The course pursued by the board of equalization, in reaching its conclusions as to the value of the capital stock, as well as that of the tangible property, seems to us to be peculiarly objectionable, and of such a character as not to commend it to the favor of a court of equity. The law required that every person, company or corporation, owning, operating or constructing a railroad in the state, should return sworn lists or schedules of his or its taxable property, and make out and file with the proper authorities a statement showing the property held for light of way, the length of the main and all side and second tracks and turnouts in each county, city, town and village, in which the railroad existed; in a word, that the officers of the railroad company should return schedules of all the property of every kind, and specifying the nature of the property, as well as its value. These returns were to be under oath, as prescribed by law. As stated in the bills which have come under our observation, all this was done in every instance, so that there was placed before the proper authorities, the specific character and value of the property of the corporation. After all this was done, the board of equalization, without notice to the parties, without a re-assessment or re-valuation, without any hearing, and without giving the parties an opportunity to be heard, arbitrarily raised the value of property, in some instances doubling, and more than doubling, its value, without hearing any additional evidence, without itself possessing any peculiar knowledge upon the subject, and immediately, as it appears, before its final adjournment. Can it be contended that such a proceeding as this, under the circumstances which have been detailed, can be sanctioned by a court of equity?

The state board of equalization is said to have been a judicial or quasi judicial body. If so, it was a judicial tribunal that not only decided without notice to the parties without giving them a hearing or opportunity to produce evidence, but contrary to the very evidence which the law prescribed should be adduced before it. That is what, according to the allegations of these bills, this board of equalization did. It may be justly said, we think, that where such a tribunal appears to have reached the results which have been brought before us, and caused the imposition of a tax which ought not to be paid, it is an imperative duty of a court of equity, if it has the power, to prevent the doing of so great an injustice. It is of the essence of every judicial tribunal, in order to bind parties sought to be affected by his judgment, that they should be heard and have the opportunity of adducing evidence before it. We think in this respect the board violated the rights of the railroad companies and of their stockholders and creditors.

****

EXERCISE REQUIREMENTS
1 - Answer these from the passage on the board of equalization:
(a) How did the law require the railroad returns to be made?
(b) By how much did the board raise property values in some instances?
(c) What kind of body is the board said to have been?
2 - Write the next part of the passage on the board of equalization, starting after its final sentence.

****

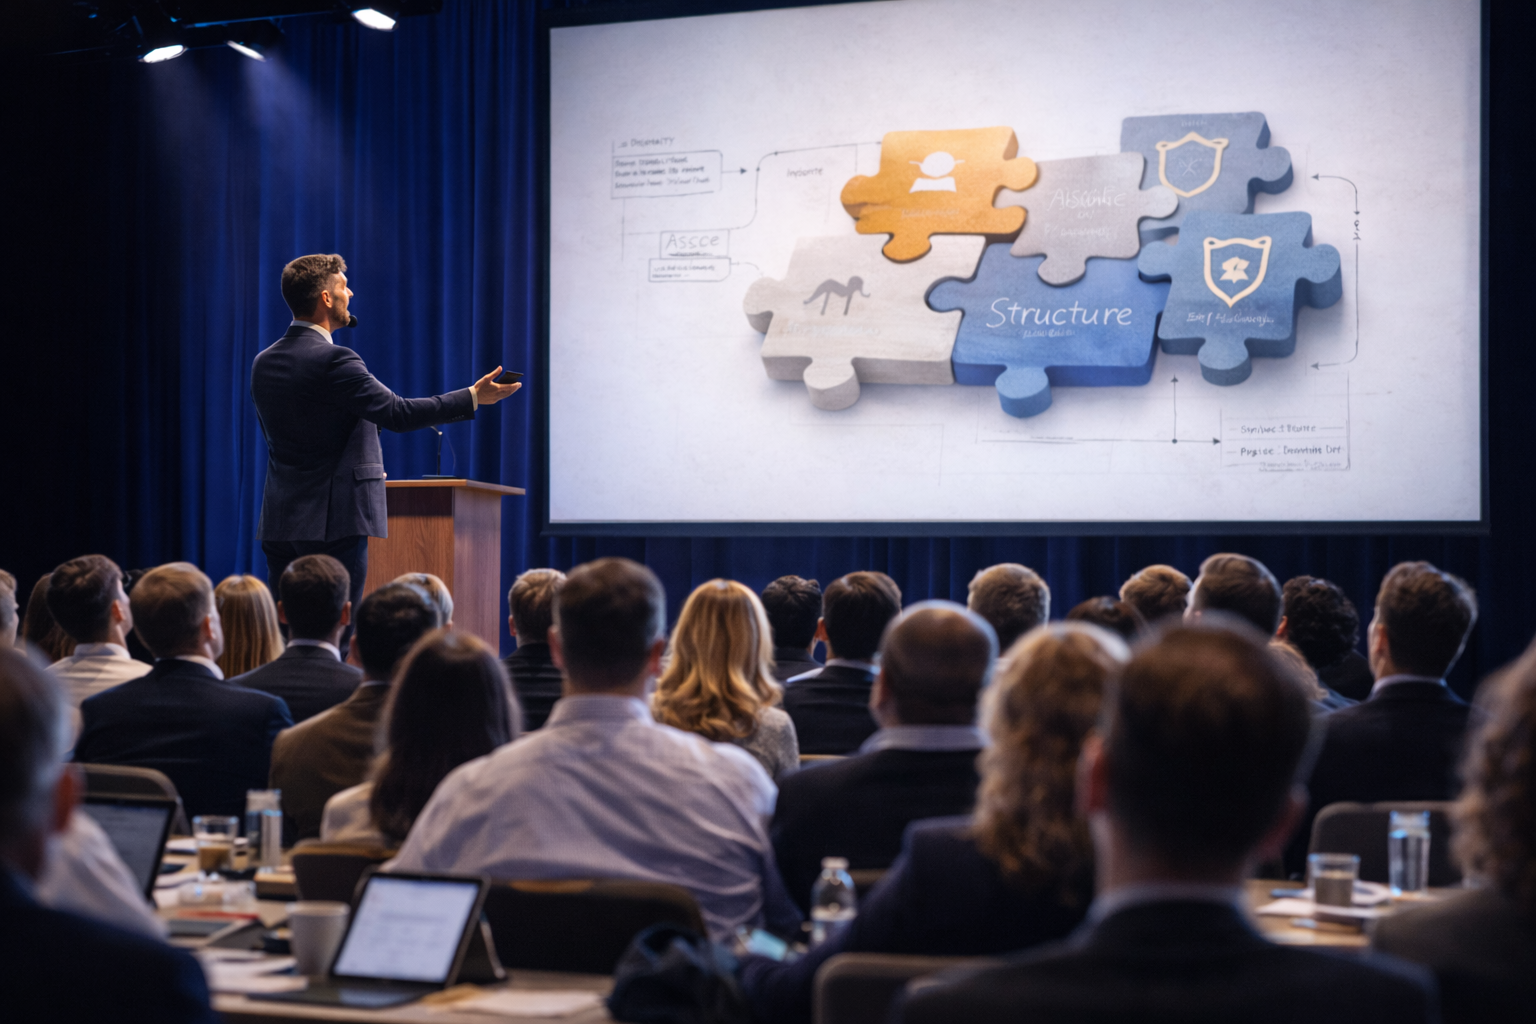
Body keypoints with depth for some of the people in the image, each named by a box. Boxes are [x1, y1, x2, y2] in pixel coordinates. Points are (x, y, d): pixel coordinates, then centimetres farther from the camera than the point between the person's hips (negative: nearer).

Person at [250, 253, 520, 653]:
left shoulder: (263, 363, 10)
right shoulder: (334, 360, -15)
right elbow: (397, 412, -19)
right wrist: (474, 397, -13)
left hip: (279, 522, 8)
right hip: (332, 521, -8)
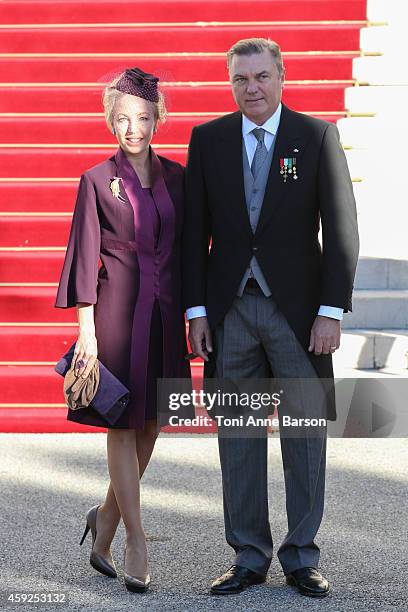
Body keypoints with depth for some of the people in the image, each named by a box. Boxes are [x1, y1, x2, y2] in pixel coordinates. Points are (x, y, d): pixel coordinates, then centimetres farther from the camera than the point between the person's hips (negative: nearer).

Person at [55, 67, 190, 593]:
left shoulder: (175, 177, 8)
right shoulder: (97, 180, -3)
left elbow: (185, 249, 12)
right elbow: (84, 257, -4)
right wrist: (86, 330, -9)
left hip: (165, 312, 4)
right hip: (118, 308, -4)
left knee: (150, 423, 9)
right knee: (123, 425, -1)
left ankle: (106, 518, 29)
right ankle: (135, 540, 7)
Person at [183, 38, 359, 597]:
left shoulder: (318, 137, -1)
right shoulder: (208, 139, 6)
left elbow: (341, 228, -4)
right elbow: (195, 231, 6)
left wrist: (331, 310, -11)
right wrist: (196, 310, -1)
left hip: (297, 308, -2)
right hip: (230, 310, 2)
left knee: (305, 433, 3)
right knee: (238, 435, 6)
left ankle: (301, 557, 14)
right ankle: (249, 556, 17)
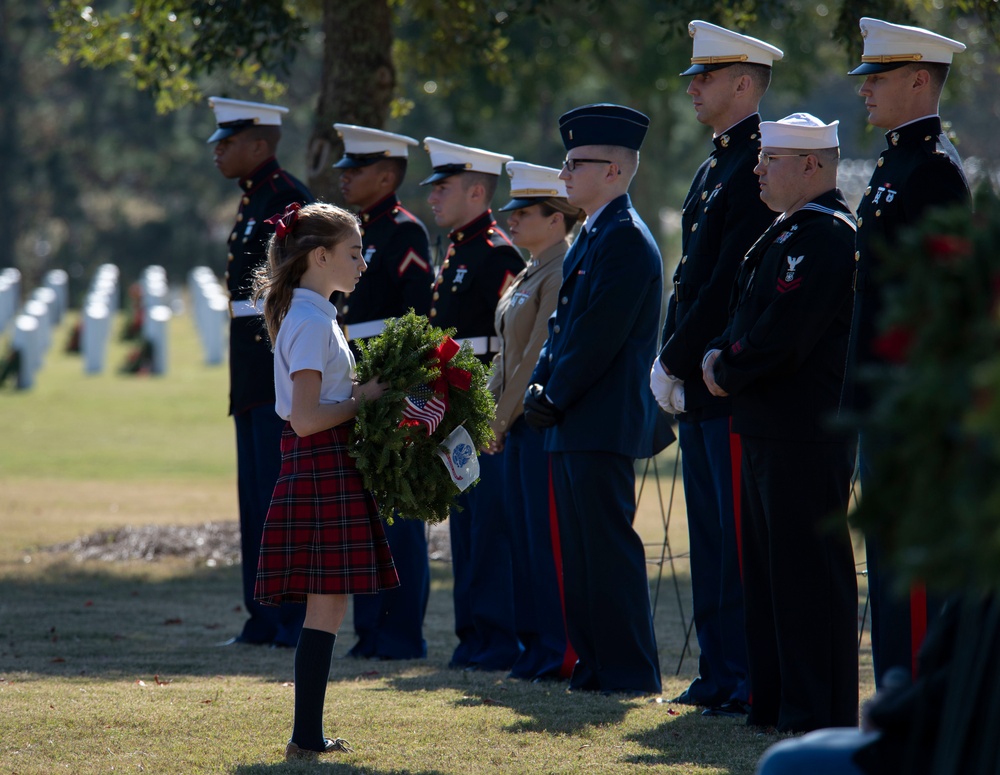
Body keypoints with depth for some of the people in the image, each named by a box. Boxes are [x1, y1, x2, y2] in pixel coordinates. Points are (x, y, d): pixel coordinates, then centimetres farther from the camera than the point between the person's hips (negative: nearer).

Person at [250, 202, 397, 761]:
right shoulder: (312, 322, -14)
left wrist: (358, 394, 9)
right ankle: (307, 737, -7)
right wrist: (363, 400, -12)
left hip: (322, 469, 10)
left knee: (328, 606, 11)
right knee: (326, 606, -8)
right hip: (322, 469, -10)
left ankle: (310, 735, 14)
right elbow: (307, 418, -21)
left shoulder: (311, 315, 17)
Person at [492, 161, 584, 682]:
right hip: (519, 424, 10)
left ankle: (561, 652, -2)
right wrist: (492, 411, 9)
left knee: (548, 537, -6)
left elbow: (541, 351, -17)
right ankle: (536, 645, 16)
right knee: (525, 535, 11)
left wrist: (505, 413, -14)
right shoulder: (531, 273, 17)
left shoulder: (563, 272, -13)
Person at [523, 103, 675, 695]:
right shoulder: (592, 236, 19)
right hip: (578, 425, 10)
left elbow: (600, 334, -18)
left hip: (603, 424, -10)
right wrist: (540, 388, 6)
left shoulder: (626, 238, -13)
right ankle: (596, 667, 16)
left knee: (609, 547, -8)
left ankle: (630, 673, -5)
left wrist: (557, 398, -12)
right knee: (582, 552, 12)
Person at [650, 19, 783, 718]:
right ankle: (720, 673, 16)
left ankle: (753, 681, -4)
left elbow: (730, 282, -18)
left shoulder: (759, 166, -13)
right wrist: (669, 360, 11)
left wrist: (676, 359, -14)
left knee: (740, 534, -7)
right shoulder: (713, 168, 18)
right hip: (697, 385, 10)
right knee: (710, 533, 11)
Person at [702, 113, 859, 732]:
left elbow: (782, 334, -22)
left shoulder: (827, 235, -15)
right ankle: (777, 701, 20)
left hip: (807, 433, -11)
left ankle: (820, 712, -3)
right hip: (770, 428, 11)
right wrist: (721, 354, 4)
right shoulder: (789, 233, 18)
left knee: (811, 565, -6)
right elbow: (751, 316, 24)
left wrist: (728, 370, -8)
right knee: (771, 564, 14)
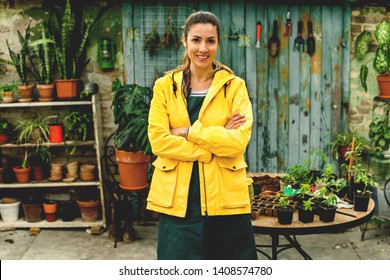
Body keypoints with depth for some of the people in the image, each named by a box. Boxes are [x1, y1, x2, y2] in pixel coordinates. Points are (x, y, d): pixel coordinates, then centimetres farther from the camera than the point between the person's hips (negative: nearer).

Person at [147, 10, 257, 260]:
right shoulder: (165, 86, 4)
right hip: (177, 198, 0)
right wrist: (217, 139, -11)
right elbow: (158, 141, -8)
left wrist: (189, 131, -12)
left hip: (225, 197, 0)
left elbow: (239, 140, -10)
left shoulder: (235, 86, 3)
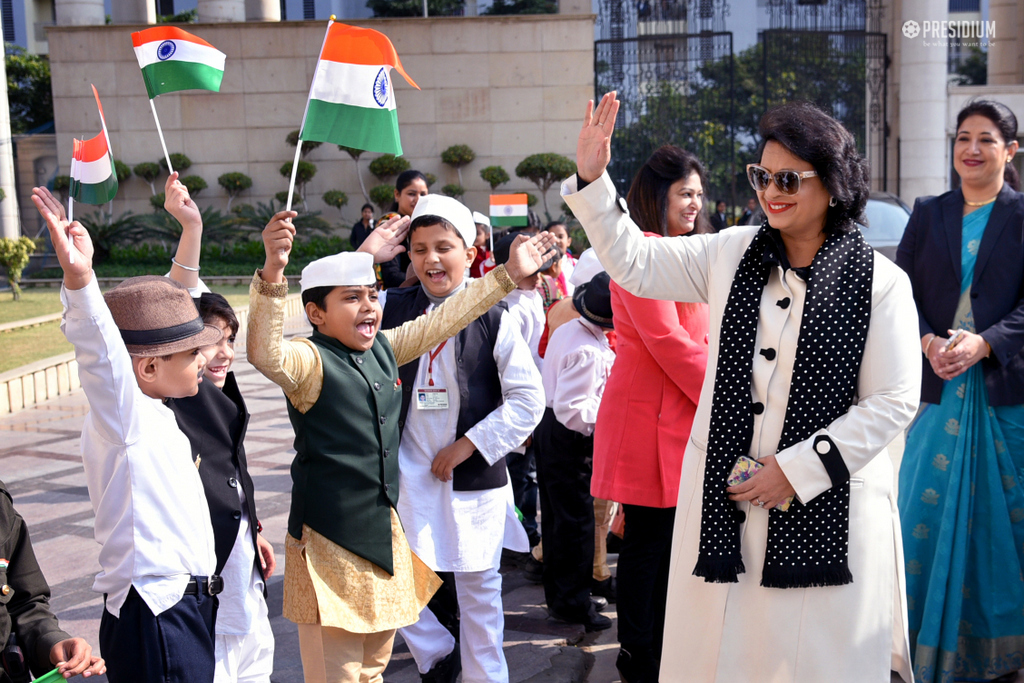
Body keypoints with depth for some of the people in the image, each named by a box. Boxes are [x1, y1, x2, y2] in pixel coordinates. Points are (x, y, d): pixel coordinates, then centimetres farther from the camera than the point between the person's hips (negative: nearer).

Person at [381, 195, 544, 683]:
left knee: (479, 586, 11)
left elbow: (528, 400, -8)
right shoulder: (393, 309, 1)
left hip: (475, 475, -2)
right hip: (407, 472, 2)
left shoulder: (495, 319, -7)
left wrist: (468, 445, -12)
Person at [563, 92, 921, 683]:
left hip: (827, 508, -3)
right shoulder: (730, 255, 4)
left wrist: (798, 468, -12)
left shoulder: (881, 282, -7)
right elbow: (634, 263, 9)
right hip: (722, 501, 3)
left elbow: (894, 402, -8)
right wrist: (592, 179, -2)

****

TASK RESULTS
1 -
(a) Under oath, as prescribed by law.
(b) It doubled them, and in some cases more than doubled them.
(c) A judicial or quasi judicial body.

2 -
The constitution of this state declares that the rolling-stock and all other movable property belonging to any railroad company shall be considered personal property. The principal property of a railroad company consists, ordinarily, of the right of way, the railroad track, the stations and other houses and warehouses, the shops connected with the operation of the road, and the various rolling-stock. These bills show that in the assessment and levy of the taxes against the railroad company, the whole property, real and personal, has been distributed along the line of the road; which results in such a levy and assessment of taxes for county and municipal purposes, that property belonging to the railroad in one county, pays a tax in another; for example, if ten miles of the line of a road is situate in one county, in which the road has in addition, property of immense value, as warehouses, station houses and shops for the repair and manufacture of its various machinery, and has ten miles of the line of its road in another county, in which it has none of that kind of property, the distribution which has been made (to say nothing of the difference in rails, as of steel or iron, and right of way) causes taxes for county and municipal purposes assessed on the railroad property in the two counties to be substantially the same. We do not see how all this can be reconciled with the provisions of the constitution which declares that, in the imposition of taxes, every person and corporation shall pay a tax in proportion to the value of his or its property. There may be difficulties connected with the assessment and collection of the taxes upon the rolling-stock, and the movable property of the company, but there can be none as to the fixed property in 579the various counties in the state through which the railroad runs.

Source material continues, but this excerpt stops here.